• [EXERCISE OBJECTIVE]
Locate the word "down" in the entries below, then gather every line that holds it.

• [SOURCE RECORDS]
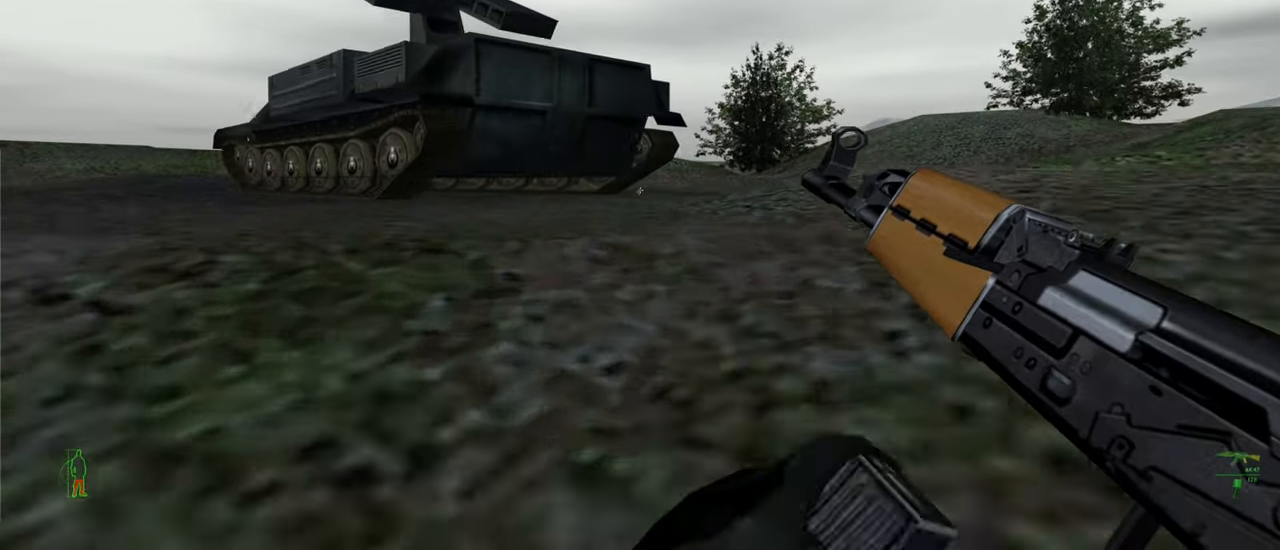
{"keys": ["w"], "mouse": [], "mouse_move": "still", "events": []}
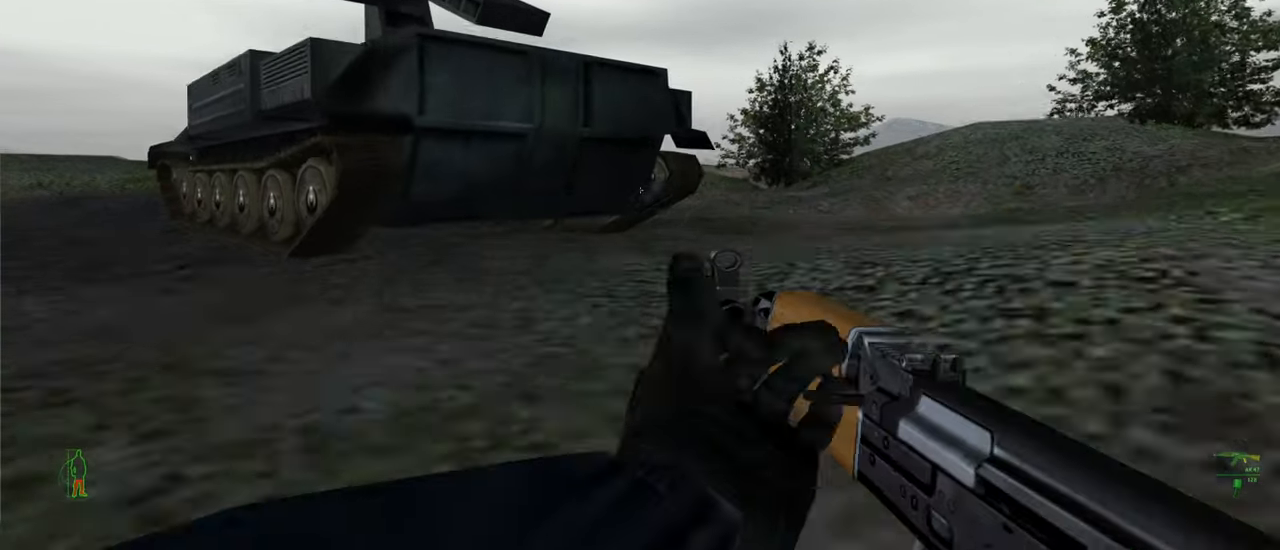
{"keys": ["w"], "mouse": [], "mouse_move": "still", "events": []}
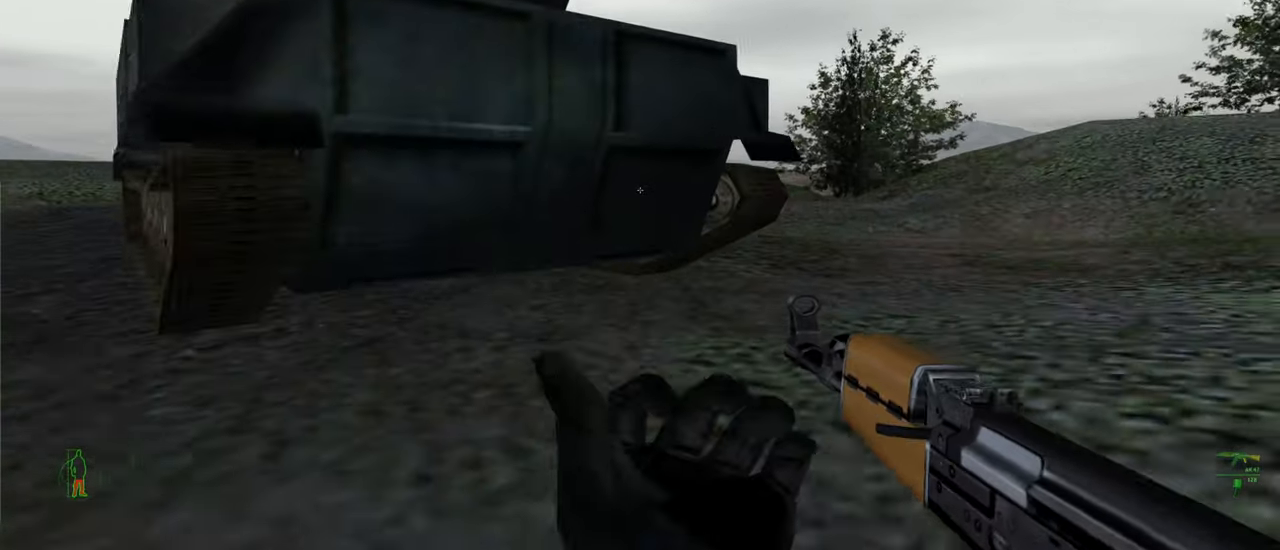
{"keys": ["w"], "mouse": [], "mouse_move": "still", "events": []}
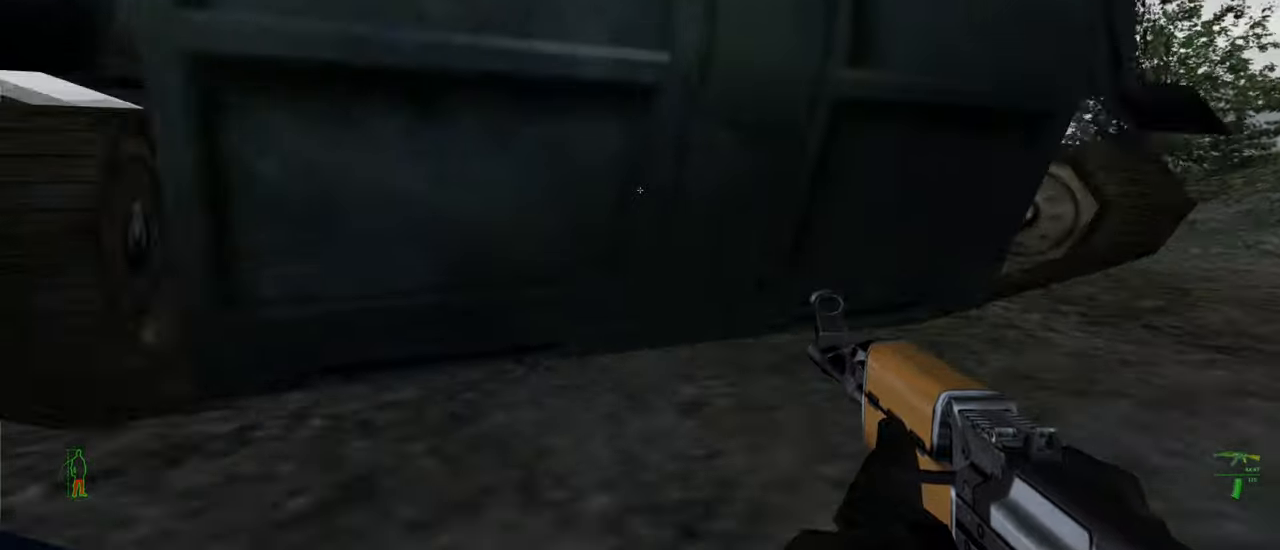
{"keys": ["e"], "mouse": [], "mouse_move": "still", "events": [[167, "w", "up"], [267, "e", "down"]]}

==

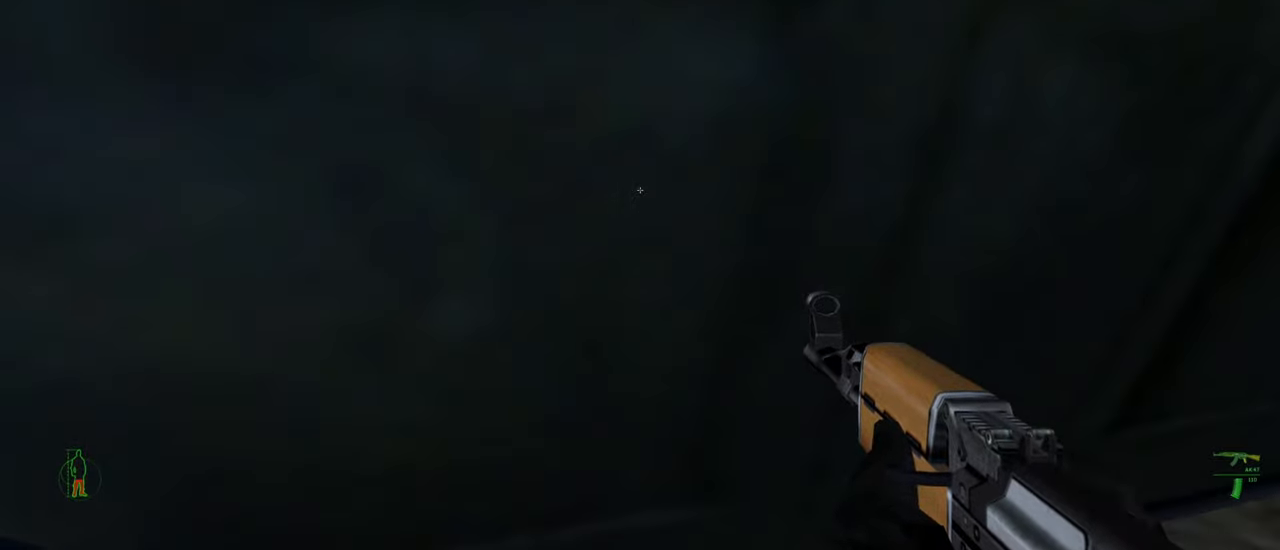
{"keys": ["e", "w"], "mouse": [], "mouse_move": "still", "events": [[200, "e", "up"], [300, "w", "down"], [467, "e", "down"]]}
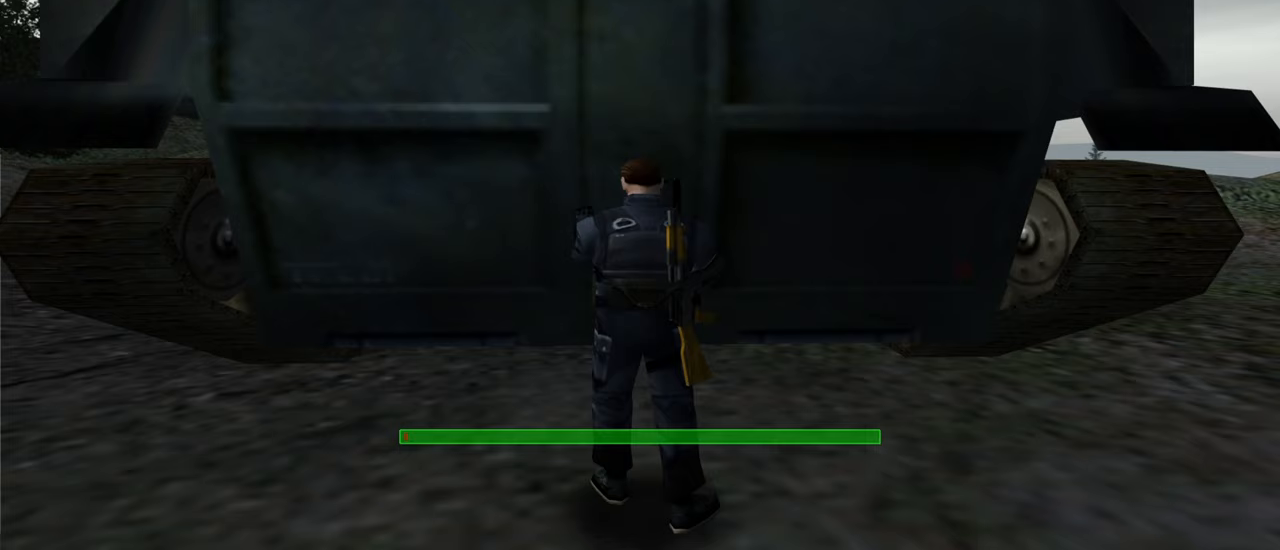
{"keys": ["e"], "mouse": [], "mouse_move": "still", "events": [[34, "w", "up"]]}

• [COMPLETED TASK]
{"keys": ["e"], "mouse": [], "mouse_move": "still", "events": [[167, "w", "up"], [267, "e", "down"]]}
{"keys": ["e", "w"], "mouse": [], "mouse_move": "still", "events": [[200, "e", "up"], [300, "w", "down"], [467, "e", "down"]]}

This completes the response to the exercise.